Sep 10, 2011 08:41 GMT  ·  By
This is the Proton-K rocket that carried the Zvezda module of the International Space Station
   This is the Proton-K rocket that carried the Zvezda module of the International Space Station

On August 18, a Proton-M rocket placed a $300 million telecommunications satellite in an unusable orbit. The event forced the Russian Federal Space Agency to stop all flights, pending the results of an internal review. Its conclusions show that a programming error was responsible for the glitch.

What this implies is that the heavy-lift delivery system will enter active duty again. They are scheduled to launch three times over the next month and a half, so that RosCosmos and associated partners can keep up with their planned launch manifests.

Both Proton-M rockets and the Breeze-M upper stages they carry are usually very reliable, and instances when either of them fail are very rare. However, when that happens, researchers need to establish the exact causes of the malfunction.

In addition to RosCosmos, Reston, Virginia-based International Launch Services (ILS) is expected to conduct an independent review of its own. According to analysts, it is very likely that those conclusions will agree with the ones published by the Russian space agency

Moscow-based Russian Satellite Communications Co. (RSCC) – the owner of the satellite – has recently declared the mission a total failure. The spacecraft is in a very different orbit than intended, and maneuvers to bring it into a more appropriate position are extremely difficult.

Unrelated to the poor launch trajectory, the satellite itself appears to be experiencing communications problems, which makes it very difficult for experts to mount a retrieval and rescue operation.

As soon as the first reports indicated the error in launch, all Breeze-M flights were suspended, and Proton missions carrying these upper stages along with them. The ban was put into effect in order to ensure the error that doomed this mission did not affect others.

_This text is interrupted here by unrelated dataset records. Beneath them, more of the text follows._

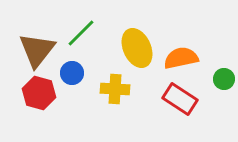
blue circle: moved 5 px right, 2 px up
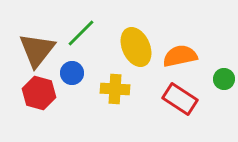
yellow ellipse: moved 1 px left, 1 px up
orange semicircle: moved 1 px left, 2 px up
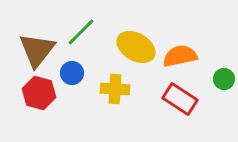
green line: moved 1 px up
yellow ellipse: rotated 36 degrees counterclockwise
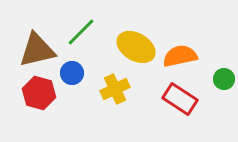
brown triangle: rotated 39 degrees clockwise
yellow cross: rotated 28 degrees counterclockwise
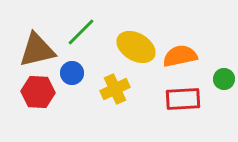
red hexagon: moved 1 px left, 1 px up; rotated 12 degrees counterclockwise
red rectangle: moved 3 px right; rotated 36 degrees counterclockwise
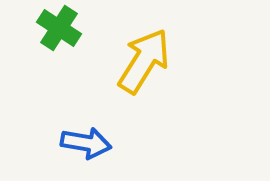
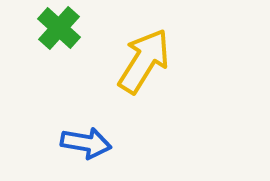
green cross: rotated 9 degrees clockwise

Now that a programming error has been identified as the source of the failure, RosCosmos announces that the ban has been lifted, and that next payload to use the Proton/Breeze-M combo is a military telecommunications satellite developed by the Russian Defense Ministry.

According to ILS and Luxembourg-based satellite fleet operator SES, the QuetzSat-1 telecommunications satellite will be the next payload to use this launch combo. Its launch date is now set for some time in late September, Space reports.

The third Proton-M launch will take three new Glonass satellites to Earth's orbit. These spacecraft are part of Russia's growing satellite navigation network, which it is developing in response to the American Global Positioning System, the European Galileo, and the Chinese Baidu.